Doublespeak means "saying one thing and meaning another, usually its opposite." An example would be the definition of "self-administer" in Washington state's assisted suicide/euthanasia act, which allows another person to administer a lethal dose to the patient. See e.g. Margaret Dore, "'Death with Dignity': What Do We Advise Our Clients?," Bar Bulletin, King County Bar Association, May 2009 (scroll down to the paragraph headed "Self-administer" ).  Another example would be the prohibition against euthanasia in the Washington act, which is defined away in the next sentence.  See here:  Scroll down to paragraph headed "Counter Arguments."

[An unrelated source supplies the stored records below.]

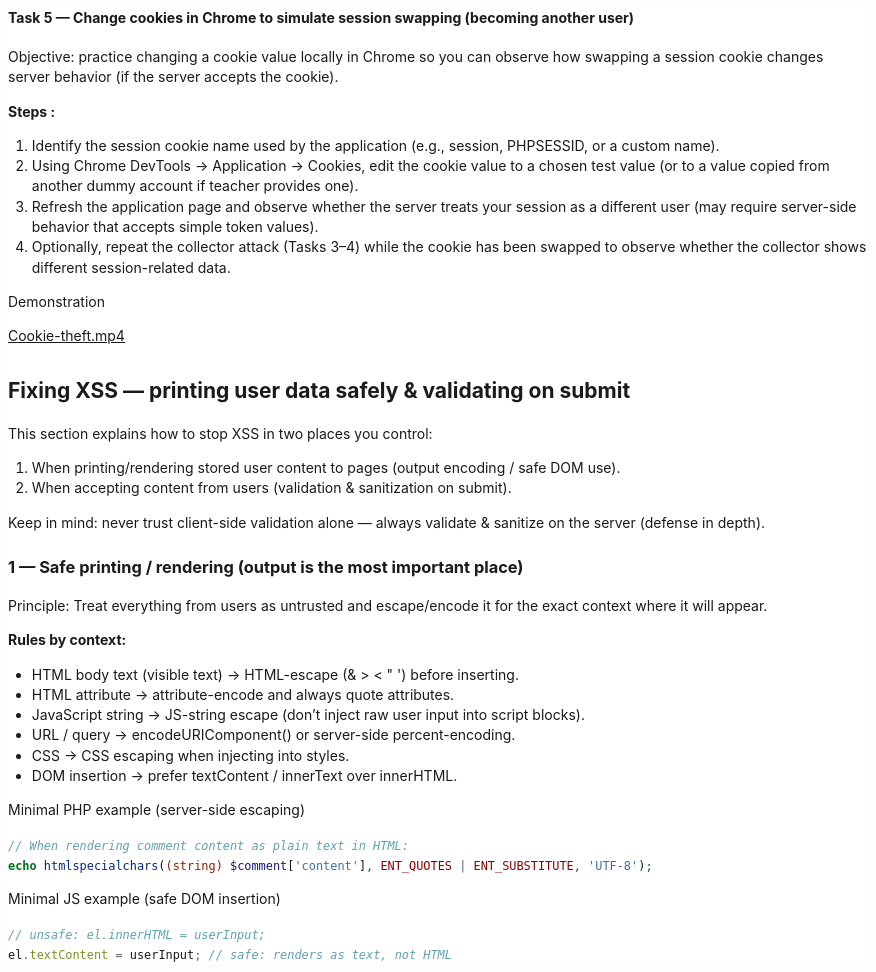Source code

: #### Task 5 — Change cookies in Chrome to simulate session swapping (becoming another user)

Objective: practice changing a cookie value locally in Chrome so you can observe how swapping a session cookie changes server behavior (if the server accepts the cookie).

**Steps :**
1. Identify the session cookie name used by the application (e.g., session, PHPSESSID, or a custom name).
2. Using Chrome DevTools → Application → Cookies, edit the cookie value to a chosen test value (or to a value copied from another dummy account if teacher provides one).
3. Refresh the application page and observe whether the server treats your session as a different user (may require server-side behavior that accepts simple token values).
4. Optionally, repeat the collector attack (Tasks 3–4) while the cookie has been swapped to observe whether the collector shows different session-related data.

Demonstration

[Cookie-theft.mp4](../videos/Cookie-theft.mp4)

## Fixing XSS — printing user data safely & validating on submit

This section explains how to stop XSS in two places you control:

1. When printing/rendering stored user content to pages (output encoding / safe DOM use).
2. When accepting content from users (validation & sanitization on submit).

Keep in mind: never trust client-side validation alone — always validate & sanitize on the server (defense in depth).

### 1 — Safe printing / rendering (output is the most important place)

Principle: Treat everything from users as untrusted and escape/encode it for the exact context where it will appear.

**Rules by context:**

* HTML body text (visible text) → HTML-escape (& > < " ') before inserting.
* HTML attribute → attribute-encode and always quote attributes.
* JavaScript string → JS-string escape (don’t inject raw user input into script blocks).
* URL / query → encodeURIComponent() or server-side percent-encoding.
* CSS → CSS escaping when injecting into styles.
* DOM insertion → prefer textContent / innerText over innerHTML.

Minimal PHP example (server-side escaping)

```php
// When rendering comment content as plain text in HTML:
echo htmlspecialchars((string) $comment['content'], ENT_QUOTES | ENT_SUBSTITUTE, 'UTF-8');
```

Minimal JS example (safe DOM insertion)

```javascript
// unsafe: el.innerHTML = userInput;
el.textContent = userInput; // safe: renders as text, not HTML
```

The American Medical Association (AMA) states:  "Euthanasia is the administration of a lethal agent by another person to a patient . . ."   (AMA Code of Medical Ethics, Opinion 2.21).

Mercy Killing:

Mercy killing means euthanasia. See

Physician-assisted suicide

The American Medical Association (AMA) states: "Physician-assisted suicide occurs when a physician facilitates a patient’s death by providing the necessary means and/or information to enable the patient to perform the life-ending act." (AMA Code of Medical Ethics, Opinion 2.211). For example, a "physician provides sleeping pills and information about the lethal dose, while aware that the patient may commit suicide." Id.

Terminally Ill 

"Terminal" does not necessarily mean dying. The Washington and Oregon death with dignity acts apply to people with a "terminal disease," which is defined in terms of a prediction of less than six months to live. These predictions can be wrong.  See e.g., Nina Shapiro, “Terminal Uncertainty: Washington’s new 'Death with Dignity' law allows doctors to help people commit suicide - once they’ve determined that the patient has only six months to live. But what if they’re wrong?," The Seattle Weekly, January 14, 2009.

In other states, suicide/euthanasia advocates have proposed expanded definitions of terminal, which, if enacted, would apply to people who are clearly not dying. (a healthy person in a wheelchair, a 20 year old dependent on insulin and/or a young man with stable HIV/AIDS with "decades" to live).   See here and here.  "Terminal" does not mean dying.